One way to reduce the release of such high frequency radiation can be to reduce the number or size of the apertures through which such radiation may exit a housing for a computational device and thereby enter the environment. However, as mentioned above, such a technique could require sophisticated ducting, more powerful ventilation fans, more electromagnetic shielding in the housing, and/or greater attention during manufacturing to properly seal small unintended openings where such radiation could exit.

An alternative approach to reduce the release of such high frequency radiation is to lengthen the rise and fall times of the digital signals by using a signal filtering mechanism. The most straightforward mechanism is a low pass filter that increases the rise and/or fall times. However, conventional techniques for implementing such low pass filters do not perform well when the rise and fall times are very small (e.g., on the order of about 200 picoseconds or less). For example, commercially available discrete resistors, discrete capacitors, discrete conductors operate substantially differently when exposed to such rapid voltage changes of very small rise and/or fall times. In particular, parasitic effects are generated by such components so that a presumed low pass filter circuit having such discrete components will not properly lengthen the rise and/or fall times. For example, a commercial capacitor will generally only behave as a capacitor up to a frequency range of about 25 to 30 megahertz. Beyond this frequency range, such a capacitor will behave as an inductor.

Thus, it would be desirable to be able to effectively attenuate the release of high frequency electromagnetic radiation in a high-speed computational device in a straightforward manner, and without instituting elaborate measures for trapping such high frequency electromagnetic radiation within the confines of a housing for the device.

SUMMARY

The present invention is a method and system for reducing the release of high frequency electromagnetic energy into the environment, wherein local regions of distributed capacitance are embedded within printed circuit boards (PCBs) adjacent the PCB conductive traces. The local regions of capacitance act as low pass filters and thus increase the rise and/or fall times occurring on such adjacent traces. In particular, the present invention increases very short rise and/or fall times (e.g., 200 picoseconds or less) without degrading or detrimentally affecting other signal characteristics. More particularly, the present invention does not substantially affect the voltage amplitude, and does not affect the bit period when lengthening the rise and/or fall time. In addition, the present invention does not induce any timing jitter that may cause synchronization problems within the system.
* * * * *
GIVEN TASK: In the passage on reducing high frequency radiation, what does it say reducing the number or size of housing apertures could require? List every item it names.

Data items:
* * * * *
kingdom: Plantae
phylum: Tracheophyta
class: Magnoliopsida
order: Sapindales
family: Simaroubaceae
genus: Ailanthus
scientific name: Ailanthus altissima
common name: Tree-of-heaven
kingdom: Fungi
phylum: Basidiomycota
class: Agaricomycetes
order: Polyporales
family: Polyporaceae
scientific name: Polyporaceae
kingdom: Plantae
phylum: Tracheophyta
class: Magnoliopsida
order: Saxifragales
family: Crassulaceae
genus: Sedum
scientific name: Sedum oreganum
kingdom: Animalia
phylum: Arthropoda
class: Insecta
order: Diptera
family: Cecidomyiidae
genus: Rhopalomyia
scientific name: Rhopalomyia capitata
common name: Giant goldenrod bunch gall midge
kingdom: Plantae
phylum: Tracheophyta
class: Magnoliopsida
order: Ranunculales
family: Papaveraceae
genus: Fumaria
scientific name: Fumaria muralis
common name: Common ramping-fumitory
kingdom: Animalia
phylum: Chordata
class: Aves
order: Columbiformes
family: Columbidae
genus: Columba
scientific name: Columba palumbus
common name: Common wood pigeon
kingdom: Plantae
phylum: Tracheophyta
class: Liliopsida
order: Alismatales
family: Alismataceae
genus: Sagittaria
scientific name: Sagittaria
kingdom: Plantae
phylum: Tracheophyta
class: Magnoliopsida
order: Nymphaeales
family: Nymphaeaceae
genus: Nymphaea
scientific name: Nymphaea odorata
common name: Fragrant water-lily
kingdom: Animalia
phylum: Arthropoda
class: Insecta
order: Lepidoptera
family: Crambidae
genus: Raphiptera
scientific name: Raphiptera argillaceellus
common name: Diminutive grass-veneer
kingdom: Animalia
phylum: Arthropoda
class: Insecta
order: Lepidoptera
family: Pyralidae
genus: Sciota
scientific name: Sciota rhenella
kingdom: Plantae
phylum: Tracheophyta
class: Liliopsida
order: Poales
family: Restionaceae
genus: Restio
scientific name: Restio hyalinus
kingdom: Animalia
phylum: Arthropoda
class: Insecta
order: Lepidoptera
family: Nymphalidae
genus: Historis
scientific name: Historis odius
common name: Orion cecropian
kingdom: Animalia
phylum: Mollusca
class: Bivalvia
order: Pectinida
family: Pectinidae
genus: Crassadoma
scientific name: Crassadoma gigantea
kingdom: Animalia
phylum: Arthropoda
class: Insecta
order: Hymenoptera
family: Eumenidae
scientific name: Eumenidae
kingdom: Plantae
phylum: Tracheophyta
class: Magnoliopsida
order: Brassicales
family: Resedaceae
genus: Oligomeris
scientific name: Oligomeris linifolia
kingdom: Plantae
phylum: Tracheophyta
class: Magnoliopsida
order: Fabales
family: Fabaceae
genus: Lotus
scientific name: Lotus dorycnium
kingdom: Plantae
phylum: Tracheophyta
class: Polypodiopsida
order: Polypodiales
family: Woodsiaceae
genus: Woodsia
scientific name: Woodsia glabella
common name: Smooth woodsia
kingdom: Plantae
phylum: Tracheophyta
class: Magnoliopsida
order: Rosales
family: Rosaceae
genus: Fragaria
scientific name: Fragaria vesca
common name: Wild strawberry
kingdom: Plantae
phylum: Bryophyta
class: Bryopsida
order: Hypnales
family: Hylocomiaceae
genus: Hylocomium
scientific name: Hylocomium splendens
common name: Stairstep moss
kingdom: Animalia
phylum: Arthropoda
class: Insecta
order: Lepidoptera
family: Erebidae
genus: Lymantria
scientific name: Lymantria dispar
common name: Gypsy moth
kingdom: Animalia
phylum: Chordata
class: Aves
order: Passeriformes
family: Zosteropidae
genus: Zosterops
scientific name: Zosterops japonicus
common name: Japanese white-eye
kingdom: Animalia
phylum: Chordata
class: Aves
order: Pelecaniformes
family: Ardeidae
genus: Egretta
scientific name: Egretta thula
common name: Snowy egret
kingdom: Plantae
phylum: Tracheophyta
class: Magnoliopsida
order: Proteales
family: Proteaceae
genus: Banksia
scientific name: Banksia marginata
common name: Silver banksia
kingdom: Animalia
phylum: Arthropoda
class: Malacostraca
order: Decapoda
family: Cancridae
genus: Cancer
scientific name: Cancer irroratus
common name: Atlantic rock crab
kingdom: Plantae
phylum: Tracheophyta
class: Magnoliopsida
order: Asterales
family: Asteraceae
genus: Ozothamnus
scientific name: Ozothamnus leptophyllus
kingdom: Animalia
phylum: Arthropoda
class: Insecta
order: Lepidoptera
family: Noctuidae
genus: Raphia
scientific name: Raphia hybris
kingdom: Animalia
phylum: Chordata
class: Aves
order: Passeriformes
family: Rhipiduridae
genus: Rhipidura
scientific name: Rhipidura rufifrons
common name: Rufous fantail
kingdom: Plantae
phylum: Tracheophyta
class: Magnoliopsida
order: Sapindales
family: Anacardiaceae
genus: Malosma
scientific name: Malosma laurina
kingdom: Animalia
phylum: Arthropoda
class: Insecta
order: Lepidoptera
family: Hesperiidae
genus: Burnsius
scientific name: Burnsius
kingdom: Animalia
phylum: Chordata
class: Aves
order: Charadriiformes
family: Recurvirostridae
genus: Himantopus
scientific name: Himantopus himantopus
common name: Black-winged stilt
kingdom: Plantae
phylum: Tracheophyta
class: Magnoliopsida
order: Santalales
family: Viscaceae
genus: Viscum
* * * * *
SOLUTION FOR THIS TASK:
- Sophisticated ducting
- More powerful ventilation fans
- More electromagnetic shielding in the housing
- Greater attention during manufacturing to properly seal small unintended openings where such radiation could exit